Online POMDP Planning with Anytime Deterministic Optimality Guarantees
Moran Barenboim, Vadim Indelman
TL;DR
The paper tackles online POMDP planning by deriving deterministic bounds that relate a tractable simplified POMDP to the original, enabling certificates of policy quality at any planning node. It introduces two algorithmic instantiations, DB-POMCP and RB-POMCP, which attach these deterministic bounds to decision-making and, in the case of RB-POMCP, exploration as well. The approach yields finite-time convergence guarantees and enables pruning of suboptimal actions via bound intervals, offering potential safety benefits in uncertain environments. Empirical evaluations across classic POMDP benchmarks demonstrate improved decision-making and scalable planning under finite horizons, while also highlighting limitations in very large observation spaces and opportunities for tighter, more informed bounds. Overall, the work bridges theoretical guarantees with practical online planning, paving the way for certifiably safe and efficient autonomous decision-making under uncertainty.
Abstract
Decision-making under uncertainty is a critical aspect of many practical autonomous systems due to incomplete information. Partially Observable Markov Decision Processes (POMDPs) offer a mathematically principled framework for formulating decision-making problems under such conditions. However, finding an optimal solution for a POMDP is generally intractable. In recent years, there has been a significant progress of scaling approximate solvers from small to moderately sized problems, using online tree search solvers. Often, such approximate solvers are limited to probabilistic or asymptotic guarantees towards the optimal solution. In this paper, we derive a deterministic relationship for discrete POMDPs between an approximated and the optimal solution. We show that at any time, we can derive bounds that relate between the existing solution and the optimal one.
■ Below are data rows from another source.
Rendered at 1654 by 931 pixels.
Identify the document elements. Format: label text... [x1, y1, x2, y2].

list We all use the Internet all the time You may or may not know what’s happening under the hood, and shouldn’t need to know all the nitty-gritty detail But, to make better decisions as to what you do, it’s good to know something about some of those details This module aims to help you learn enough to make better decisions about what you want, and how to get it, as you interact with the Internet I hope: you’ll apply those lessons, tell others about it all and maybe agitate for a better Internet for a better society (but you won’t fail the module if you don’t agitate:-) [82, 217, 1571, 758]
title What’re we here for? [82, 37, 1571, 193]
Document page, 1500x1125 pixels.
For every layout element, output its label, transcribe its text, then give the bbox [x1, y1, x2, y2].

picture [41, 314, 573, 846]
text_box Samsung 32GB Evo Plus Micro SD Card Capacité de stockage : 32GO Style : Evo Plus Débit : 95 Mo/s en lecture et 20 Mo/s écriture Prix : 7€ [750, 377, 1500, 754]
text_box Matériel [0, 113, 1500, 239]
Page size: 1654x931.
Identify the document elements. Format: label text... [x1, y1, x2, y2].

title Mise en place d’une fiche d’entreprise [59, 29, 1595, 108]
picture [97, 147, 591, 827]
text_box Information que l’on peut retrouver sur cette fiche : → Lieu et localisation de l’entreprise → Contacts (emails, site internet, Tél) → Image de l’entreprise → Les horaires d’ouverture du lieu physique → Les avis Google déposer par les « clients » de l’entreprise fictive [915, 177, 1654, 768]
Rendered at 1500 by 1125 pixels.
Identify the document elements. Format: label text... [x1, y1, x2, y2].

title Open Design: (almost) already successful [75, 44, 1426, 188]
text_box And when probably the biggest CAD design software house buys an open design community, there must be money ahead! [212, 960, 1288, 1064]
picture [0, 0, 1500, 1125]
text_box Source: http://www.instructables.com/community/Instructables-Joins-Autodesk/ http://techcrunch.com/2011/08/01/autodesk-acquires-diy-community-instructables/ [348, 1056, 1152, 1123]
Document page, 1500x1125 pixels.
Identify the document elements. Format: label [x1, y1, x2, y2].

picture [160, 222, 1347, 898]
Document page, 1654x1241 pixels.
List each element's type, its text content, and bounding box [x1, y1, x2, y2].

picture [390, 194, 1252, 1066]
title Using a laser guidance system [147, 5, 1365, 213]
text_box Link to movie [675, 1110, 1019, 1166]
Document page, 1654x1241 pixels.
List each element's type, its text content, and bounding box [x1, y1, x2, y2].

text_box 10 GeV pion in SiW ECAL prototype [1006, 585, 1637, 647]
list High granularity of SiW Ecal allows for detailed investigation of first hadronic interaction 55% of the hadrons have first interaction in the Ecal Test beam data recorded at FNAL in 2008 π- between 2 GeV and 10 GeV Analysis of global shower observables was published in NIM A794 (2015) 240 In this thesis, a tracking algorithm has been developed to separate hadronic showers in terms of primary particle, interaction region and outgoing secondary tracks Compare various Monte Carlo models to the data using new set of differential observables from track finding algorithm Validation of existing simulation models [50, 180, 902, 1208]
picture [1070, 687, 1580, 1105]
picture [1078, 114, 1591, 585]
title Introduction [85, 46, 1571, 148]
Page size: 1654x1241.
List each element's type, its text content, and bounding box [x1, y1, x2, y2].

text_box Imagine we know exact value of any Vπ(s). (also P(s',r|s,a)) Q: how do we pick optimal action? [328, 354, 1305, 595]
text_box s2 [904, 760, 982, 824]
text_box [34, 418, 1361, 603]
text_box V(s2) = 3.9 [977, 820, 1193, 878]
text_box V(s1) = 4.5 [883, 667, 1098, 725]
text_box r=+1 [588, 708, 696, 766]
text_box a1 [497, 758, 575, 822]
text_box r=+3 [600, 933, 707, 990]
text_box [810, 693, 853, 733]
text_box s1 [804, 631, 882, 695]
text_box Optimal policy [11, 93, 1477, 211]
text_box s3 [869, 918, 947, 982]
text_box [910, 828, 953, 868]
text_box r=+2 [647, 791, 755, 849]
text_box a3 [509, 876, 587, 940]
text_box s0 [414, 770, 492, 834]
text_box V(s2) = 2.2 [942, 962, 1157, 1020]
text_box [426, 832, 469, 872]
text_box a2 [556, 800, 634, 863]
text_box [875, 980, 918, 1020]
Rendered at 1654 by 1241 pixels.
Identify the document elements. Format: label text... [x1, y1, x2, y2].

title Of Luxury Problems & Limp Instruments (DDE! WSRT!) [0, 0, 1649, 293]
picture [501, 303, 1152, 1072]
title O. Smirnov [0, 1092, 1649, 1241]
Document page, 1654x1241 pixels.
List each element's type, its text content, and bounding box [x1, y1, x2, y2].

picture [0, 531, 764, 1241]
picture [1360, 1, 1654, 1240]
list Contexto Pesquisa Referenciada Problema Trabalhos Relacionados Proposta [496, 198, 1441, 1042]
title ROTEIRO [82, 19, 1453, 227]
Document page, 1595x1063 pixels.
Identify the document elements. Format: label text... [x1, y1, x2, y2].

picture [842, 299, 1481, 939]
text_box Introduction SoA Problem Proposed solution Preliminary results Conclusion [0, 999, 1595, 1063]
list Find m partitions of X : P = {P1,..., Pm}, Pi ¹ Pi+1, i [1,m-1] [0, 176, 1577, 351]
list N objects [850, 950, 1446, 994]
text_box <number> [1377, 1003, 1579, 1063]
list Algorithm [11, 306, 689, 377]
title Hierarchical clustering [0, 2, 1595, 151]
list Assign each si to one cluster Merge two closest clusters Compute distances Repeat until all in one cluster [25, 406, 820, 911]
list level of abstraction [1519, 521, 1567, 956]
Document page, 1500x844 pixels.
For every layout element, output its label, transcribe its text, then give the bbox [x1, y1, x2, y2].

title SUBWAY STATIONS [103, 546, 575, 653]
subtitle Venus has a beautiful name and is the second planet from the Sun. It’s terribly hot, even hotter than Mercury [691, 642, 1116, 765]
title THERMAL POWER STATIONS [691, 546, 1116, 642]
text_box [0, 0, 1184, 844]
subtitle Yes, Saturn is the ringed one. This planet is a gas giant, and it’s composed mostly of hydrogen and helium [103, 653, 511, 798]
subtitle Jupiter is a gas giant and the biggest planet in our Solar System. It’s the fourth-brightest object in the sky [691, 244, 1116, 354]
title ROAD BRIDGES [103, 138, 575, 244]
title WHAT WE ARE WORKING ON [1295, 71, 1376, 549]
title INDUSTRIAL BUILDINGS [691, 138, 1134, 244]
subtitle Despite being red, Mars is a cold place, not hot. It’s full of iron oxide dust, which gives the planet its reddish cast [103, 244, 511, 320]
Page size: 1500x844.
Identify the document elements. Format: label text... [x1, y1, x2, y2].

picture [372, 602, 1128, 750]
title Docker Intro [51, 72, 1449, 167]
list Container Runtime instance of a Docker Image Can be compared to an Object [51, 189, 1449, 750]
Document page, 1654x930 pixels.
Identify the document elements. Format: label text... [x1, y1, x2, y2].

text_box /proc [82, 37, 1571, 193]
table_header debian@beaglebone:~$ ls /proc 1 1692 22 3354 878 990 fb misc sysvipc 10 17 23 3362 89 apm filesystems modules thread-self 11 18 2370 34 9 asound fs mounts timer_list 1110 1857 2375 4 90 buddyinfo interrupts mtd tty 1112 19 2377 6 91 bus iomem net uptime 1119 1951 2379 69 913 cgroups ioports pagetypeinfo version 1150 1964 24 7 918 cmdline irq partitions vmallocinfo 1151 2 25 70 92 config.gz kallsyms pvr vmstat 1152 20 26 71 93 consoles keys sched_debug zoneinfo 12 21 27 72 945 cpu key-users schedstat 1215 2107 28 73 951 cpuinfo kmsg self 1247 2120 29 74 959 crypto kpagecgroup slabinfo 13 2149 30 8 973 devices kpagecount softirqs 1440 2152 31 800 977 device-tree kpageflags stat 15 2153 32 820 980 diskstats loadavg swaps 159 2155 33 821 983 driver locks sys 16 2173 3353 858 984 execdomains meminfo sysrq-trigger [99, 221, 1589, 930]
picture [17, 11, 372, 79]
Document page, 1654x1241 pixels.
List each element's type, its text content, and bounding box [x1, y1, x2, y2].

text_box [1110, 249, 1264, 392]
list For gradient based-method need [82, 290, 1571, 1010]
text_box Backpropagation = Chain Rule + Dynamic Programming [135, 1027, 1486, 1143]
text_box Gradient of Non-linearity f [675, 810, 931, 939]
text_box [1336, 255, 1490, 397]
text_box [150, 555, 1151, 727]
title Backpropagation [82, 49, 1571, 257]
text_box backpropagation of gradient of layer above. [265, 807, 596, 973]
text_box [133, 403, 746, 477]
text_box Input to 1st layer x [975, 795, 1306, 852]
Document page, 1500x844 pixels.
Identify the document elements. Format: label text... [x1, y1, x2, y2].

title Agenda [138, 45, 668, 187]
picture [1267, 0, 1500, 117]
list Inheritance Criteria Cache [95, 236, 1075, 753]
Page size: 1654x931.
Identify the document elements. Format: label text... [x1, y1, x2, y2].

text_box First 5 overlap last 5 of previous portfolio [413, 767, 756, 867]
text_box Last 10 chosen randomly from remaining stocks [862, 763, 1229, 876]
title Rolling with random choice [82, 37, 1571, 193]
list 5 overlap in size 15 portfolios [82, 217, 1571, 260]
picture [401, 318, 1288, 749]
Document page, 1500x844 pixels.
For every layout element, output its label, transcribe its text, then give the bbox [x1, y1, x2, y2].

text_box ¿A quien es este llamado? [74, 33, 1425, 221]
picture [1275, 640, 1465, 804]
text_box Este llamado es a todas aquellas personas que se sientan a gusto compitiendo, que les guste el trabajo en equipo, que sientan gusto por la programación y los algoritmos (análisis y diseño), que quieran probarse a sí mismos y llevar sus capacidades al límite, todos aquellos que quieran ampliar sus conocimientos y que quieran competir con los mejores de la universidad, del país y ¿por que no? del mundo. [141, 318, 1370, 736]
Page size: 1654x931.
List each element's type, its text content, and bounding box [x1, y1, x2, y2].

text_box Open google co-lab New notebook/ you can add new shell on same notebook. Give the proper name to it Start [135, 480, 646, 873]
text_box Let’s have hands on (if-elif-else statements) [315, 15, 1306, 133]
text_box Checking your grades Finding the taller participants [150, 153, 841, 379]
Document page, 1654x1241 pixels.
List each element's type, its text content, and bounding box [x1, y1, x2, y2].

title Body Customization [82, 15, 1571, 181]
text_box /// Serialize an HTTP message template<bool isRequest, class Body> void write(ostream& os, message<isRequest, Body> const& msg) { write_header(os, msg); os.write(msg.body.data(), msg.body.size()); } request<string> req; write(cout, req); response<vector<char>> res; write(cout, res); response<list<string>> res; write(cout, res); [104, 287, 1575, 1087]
We show that our derivations provide an avenue for a new set of algorithms and can be attached to existing algorithms that have a certain structure to provide them with deterministic guarantees with marginal computational overhead. In return, not only do we certify the solution quality, but we demonstrate that making a decision based on the deterministic guarantee may result in superior performance compared to the original algorithm without the deterministic certification.